Bu düzenlemenin iki amacı var. Birincisi farklı kredi türleri ile alınan kredilerin dövize dönüşünün önüne geçiliyor. İkincisi şirketlerin aldıkları düşük faizli kredi ile maliyetleri azalacak, fiyatlar düşecek. Böylece %80’lere ulaşan enflasyon kademeli olarak %30’lara inecek. Bankalara ya benim belirlediğim faiz aralığında kredi verin ya da Hazine’yi ucuza fonlayın dendi... Hemen etkisi görüldü; ilk işlem gününde 10 yıllık tahvil getirisi 12 yılın en sert düşüşüyle 14,35'e geriledi. 2 yıllık tahvil getirisi 340 puan azaldı, 14,22'ye düştü. Hazine'nin çok daha ucuza borçlanacak olması bütçeyi rahatlatacak. Ekonomist bozuntuları, her zaman olduğu gibi kararı beğenmedi. Ama sanayiciler ve ticaret odaları son derece memnun. Merkez Bankasının ticari kredi faizlerini %30’ların üzerine çıkmayacak şekilde sınırlandırdığını belirten, iş dünyası diyor ki:
"Reel sektör %45 faizle bile kredi alamıyordu, hareket kabiliyeti kısıtlanmıştı, şimdi yeni yatırım ve üretim imkânlarına kavuştuk, Merkez Bankası ve hükûmeti alkışlıyoruz..."

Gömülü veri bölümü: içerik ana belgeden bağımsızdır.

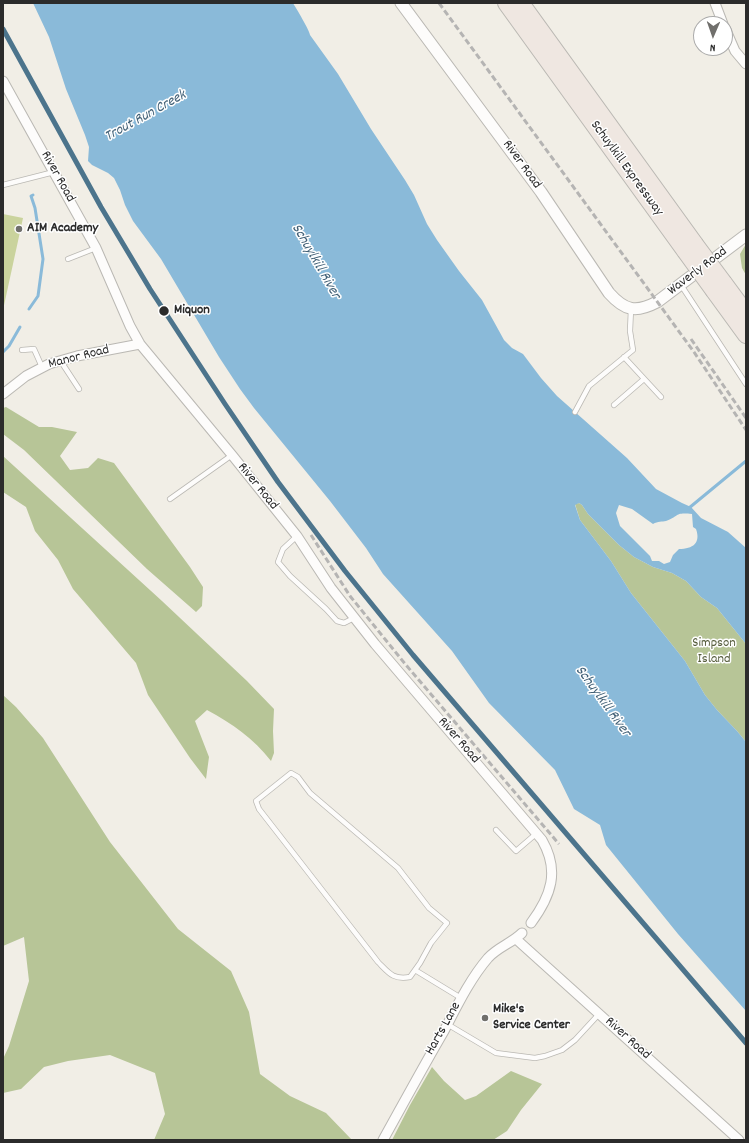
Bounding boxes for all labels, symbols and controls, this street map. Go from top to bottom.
north arrow [693,16,733,56]
text: N [710,39,716,55]
water label: Trout Run Creek [102,87,190,147]
street label: Schuylkill Expressway [586,118,666,220]
street label: River Road [498,137,544,193]
street label: River Road [36,148,78,206]
place label: AIM Academy [27,221,98,237]
water label: Schuylkill River [286,221,344,303]
marker: AIM Academy [14,224,24,234]
street label: Waverly Road [665,244,731,300]
place label: Miquon [174,303,210,319]
marker: Miquon [157,304,171,318]
street label: Manor Road [47,342,111,374]
street label: River Road [233,460,281,514]
park label: Simpson Island [692,636,736,668]
water label: Schuylkill River [570,663,634,741]
street label: River Road [433,714,483,768]
street label: Harts Lane [423,1000,465,1058]
place label: Mike's Service Center [493,1002,570,1034]
marker: Mike's Service Center [480,1013,490,1023]
street label: River Road [601,1014,653,1064]

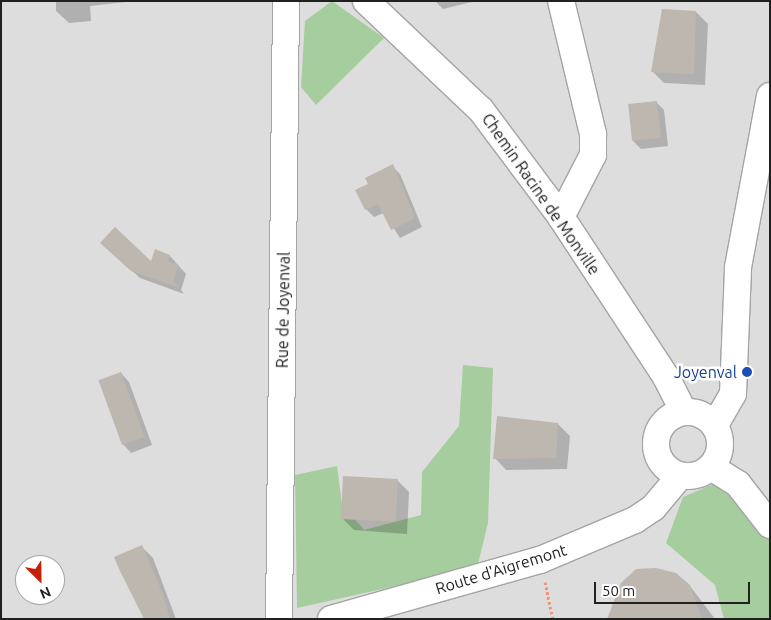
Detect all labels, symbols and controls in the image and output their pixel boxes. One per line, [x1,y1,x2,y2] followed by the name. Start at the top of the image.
[478,110,604,278] street label: Chemin Racine de Monville
[272,252,294,368] street label: Rue de Joyenval
[674,362,737,382] place label: Joyenval
[741,366,753,378] marker: Joyenval
[433,540,569,598] street label: Route d'Aigremont
[15,555,65,605] north arrow
[596,572,752,604] scale bar
[602,582,635,599] text: 50 m
[38,583,53,602] text: N

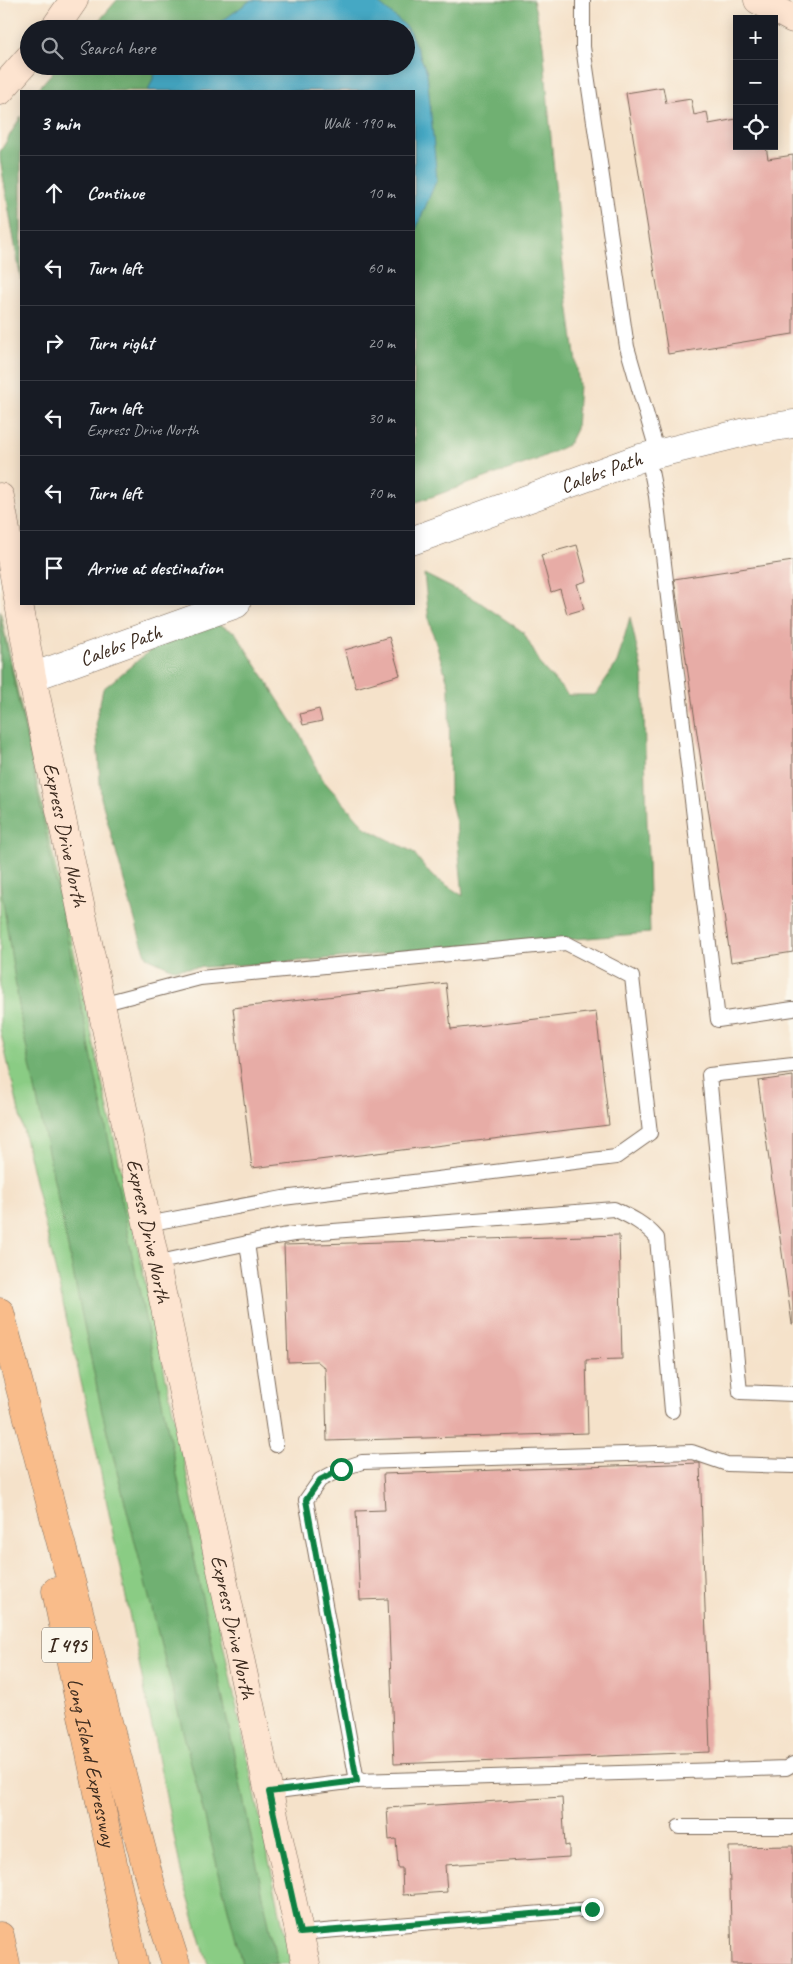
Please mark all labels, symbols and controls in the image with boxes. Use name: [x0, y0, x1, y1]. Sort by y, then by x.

Evet Hazine daha rahat finansmana ulaşacak. Hepsinden önemlisi ucuz kaynakla üretim artacak, işsizlik azalacak...
Evet politika faizi %13’e indi, ama dolar Aralık 2021’de operasyon sonrası çıktığı 18,34 TL’yi göremedi, 18.06’da kaldı. Niye? Çünkü yüksek kur satış fırsatı olarak kullanıldı. Türkiye’nin son derece başarılı dış politika hamleleri ile Suudi Arabistan, Birleşik Arap Emirlikleri ve İsrail ile yeni sıcak ticari dönem başladı. Sırada Suriye var. Cumhurbaşkanı Erdoğan ile Rusya Devlet Başkanı Putin’in Soçi’deki mutabakatı sonrası Akkuyu Nükleer Santrali'ni yapan Rosatom şirketi 15 milyar dolarlık kaynağı Türkiye’ye transfer etti. Rus zenginler 6 ayda 4,1 milyar dolarlık konut satın aldı. Yılın ilk yarısında yurt dışından bavulla 17,5 milyar dolar geldi. Suudi Arabistan 20 milyar dolarlık yatırım kararı aldı. Para, millî para birimleri ile dış ticaret ödemesi yapılması şeklinde gelecek. Türkiye’yi terk etti denilen yabancı yatırımcılar Londra üzerinden Borsa İstanbul’da son iki haftada 358 milyon dolarlık pozisyon açtı. Banka hisseleri %50 prim yaptı. Faizde sürpriz indirime rağmen BİST’in 3 bin puanı aşması, alınan isabetli kararların piyasada son derece olumlu algılanmasından kaynaklanıyor...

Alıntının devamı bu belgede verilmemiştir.